The US soldier convicted of handing a trove of secret government documents to anti-secrecy website Wikileaks has been sentenced to 35 years in prison.

Pte First Class Bradley Manning, 25, was convicted in July of 20 charges against him, including espionage.

Last week, he apologised for hurting the US and for “the unexpected results” of his actions.

Prosecutors had asked for a 60-year sentence in order to send a message to future potential leakers.

Pte Manning will receive credit for time he has already served in jail, plus 112 days’ credit in recompense for the harsh conditions of his confinement immediately after his arrest.

Military prisoners can earn time off their sentences for good behaviour but must serve at least one-third of any prison sentence before they can become eligible for parole.

Public debate hopes


At the scene

Tom Geoghegan BBC News, Fort Meade


After 10 weeks of legal argument, the sentencing was over in minutes.

Judge Col Denise Lind sat in front of the Stars and Stripes and the US Army flag as she sentenced Pte Manning to 35 years in prison.

The 25-year-old defendant, in full military uniform, cut a diminutive, bespectacled figure as he sat in court, tapping his feet and rearranging his papers.

But as he stood to hear her words he showed little emotion. And his aunt, Debra van Alstyne, also seemed impassive behind him.

The hush was broken as he was led away. His supporters, dressed in black T-shirts bearing the word “truth”, ignored earlier warnings by court officials and the judge to remain calm.

Shouts of “We’ll be waiting for you, Bradley” and “Thank you, Bradley, we love you” rang out.

In the military courtroom in Fort Meade, Maryland, on Wednesday, Judge Col Denise Lind declared Pte Manning would be dishonourably discharged from the US Army and forfeit some of his pay.

While stationed in Iraq in 2010, the junior intelligence analyst passed hundreds of thousands of battlefield reports and diplomatic cables to Wikileaks, the pro-transparency group headed by Julian Assange.

Pte Manning said in a pre-trial hearing he leaked the secret files in the hopes of sparking a public debate about US foreign policy and the military.

In a statement during the sentencing hearing, Pte Manning told the court martial at Fort Meade, Maryland that “the last three years have been a learning experience for me”.

His defence lawyers are expected to make a statement later on Wednesday.

The verdict and sentence will be reviewed, and possibly reduced, by a military district commander and will be automatically reviewed by the Army Court of Criminal Appeals.

Meanwhile, Amnesty International and the Bradley Manning Support Network have announced an online petition asking President Barack Obama to pardon Pte Manning.

Isolated deployment

As an intelligence analyst in the US Army, he had access to a large amount of very sensitive information, despite his junior rank.

The young soldier grew up in Oklahoma, and in Wales, where his mother is from, and reportedly joined the US Army to help pay for college.

A military psychiatrist has told the court that Pte Manning had struggled with his gender identity and wanted to become a woman at the time of the leak.

Navy Capt David Moulton testified that Pte Manning had felt abandoned by friends and family during his time in Iraq and that his relationship with his boyfriend had hit a rough patch.

According to evidence presented by the defence at his trial, military supervisors ignored erratic behaviour from Pte Manning, which included trying to grab a gun during a counselling session.

His lawyers said such actions had shown that Pte Manning had not been fit for duty overseas.

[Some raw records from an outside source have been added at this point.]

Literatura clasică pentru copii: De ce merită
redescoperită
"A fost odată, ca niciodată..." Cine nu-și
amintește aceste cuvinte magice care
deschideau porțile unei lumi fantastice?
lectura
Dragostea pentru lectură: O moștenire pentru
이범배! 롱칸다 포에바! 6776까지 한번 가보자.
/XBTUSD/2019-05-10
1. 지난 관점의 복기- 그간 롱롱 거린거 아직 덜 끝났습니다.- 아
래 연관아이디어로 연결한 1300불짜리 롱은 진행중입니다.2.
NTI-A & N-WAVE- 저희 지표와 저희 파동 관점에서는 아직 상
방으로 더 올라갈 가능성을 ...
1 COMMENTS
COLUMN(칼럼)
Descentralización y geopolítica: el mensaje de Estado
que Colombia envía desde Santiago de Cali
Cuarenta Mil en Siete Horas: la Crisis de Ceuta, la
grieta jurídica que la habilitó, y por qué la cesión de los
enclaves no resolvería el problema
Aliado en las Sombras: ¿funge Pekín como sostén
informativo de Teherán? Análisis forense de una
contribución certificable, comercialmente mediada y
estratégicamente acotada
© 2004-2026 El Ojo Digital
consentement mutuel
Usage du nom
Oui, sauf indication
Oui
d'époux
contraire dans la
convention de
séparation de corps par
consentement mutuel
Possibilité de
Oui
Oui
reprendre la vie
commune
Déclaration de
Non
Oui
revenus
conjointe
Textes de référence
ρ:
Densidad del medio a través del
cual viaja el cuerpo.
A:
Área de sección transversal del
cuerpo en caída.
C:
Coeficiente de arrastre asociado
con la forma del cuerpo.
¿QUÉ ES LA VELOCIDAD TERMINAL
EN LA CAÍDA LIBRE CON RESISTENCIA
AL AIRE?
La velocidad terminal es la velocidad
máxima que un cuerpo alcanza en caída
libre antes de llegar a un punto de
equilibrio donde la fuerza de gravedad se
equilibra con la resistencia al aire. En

He became increasingly isolated after his deployment to Iraq in 2009, the court heard.

Defence lawyers said Pte Manning was treated unfairly in solitary confinement in Quantico, Virginia and in a cell at Camp Arifjan, a US Army installation in Kuwait.

Pte Manning told the court he remembered thinking: “I’m going to die, I’m stuck inside this cage.”

He enabled Wikileaks to publish sensitive messages between US diplomats and records of military incidents in the wars in Iraq and Afghanistan, as well as a cockpit video showing a US Apache helicopter killing 12 people in the Iraqi capital in 2007.

The revelations caused significant embarrassment to the US government, and US officials have said the disclosures harmed US relations and the war effort in Afghanistan.